A défaut, et parce qu’il s’agit d’un mépris manifeste, nous devons, toutes composantes sèrères confondues, unir nos énergies pour écrire notre propre histoire.
Notes:
[1] Il aurait pu commencer par les précurseurs Blaise Diagne et Ngalandou Diouf, et ajouter le Président Abdou Diouf, tous (de pères) sèrères, sans oublier le président Dia de mère sèrère ni le président Macky Sall Toucouleur « demi sèrère » né au Sine.
[2] Enclaves autonomes appelées républiques sèrères
[3] Sacrifiées par les promoteurs du « modèle islamo wolof », sous le couvert d’une histoire dite générale du Sénégal financée sur les fonds publics de l’ensemble du pays.
[4] Yves Saint Martin p 526
[5] Voir aussi l’article de Mahawa Sémou Diouf in l’Observateur n° 3781 du 30 avril -1e mai 2016 p15.
[6] Dans toute l’histoire du Sénégal connue, trois formations politiques seulement sont formellement estampillées « dynasties guerrières »: les Ton-jongs sèrères ou Jam-baar au Tekrour (Fouta) 13e siècle ( ?), les Nianthios manding du Gabou en Sénégambie méridionale également au 13e siècle, et les Guelwar sèrères mandings au Sine et au Saloum au 14e siècle.
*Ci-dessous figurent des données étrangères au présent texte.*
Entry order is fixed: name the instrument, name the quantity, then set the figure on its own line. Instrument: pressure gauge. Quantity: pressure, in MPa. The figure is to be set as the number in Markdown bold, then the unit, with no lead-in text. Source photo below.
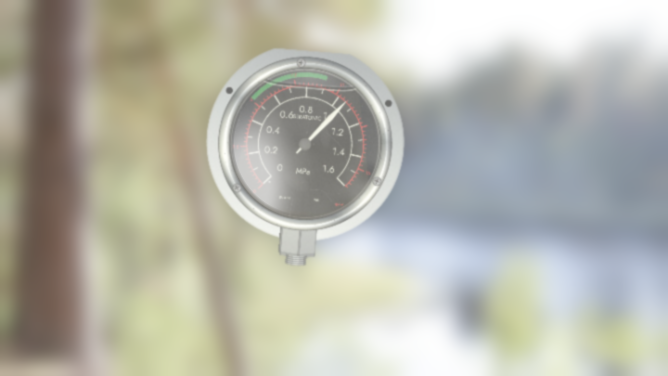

Mais au Musée de l’Armée, on ne trouve aucune mention de ces dynasties, alors même que le nom des soldats sénégalais surnommés Jambars et sa devise sont tous deux tirés de l’histoire des Sèrères.
[7] D’après une tradition orale, avant l’arrivée du contingent français pour la perquisition, le roi aurait envoyé des éléments de sa garde postés autour de la résidence du marabout pour empêcher l’introduction frauduleuse d’armes susceptibles de le compromettre.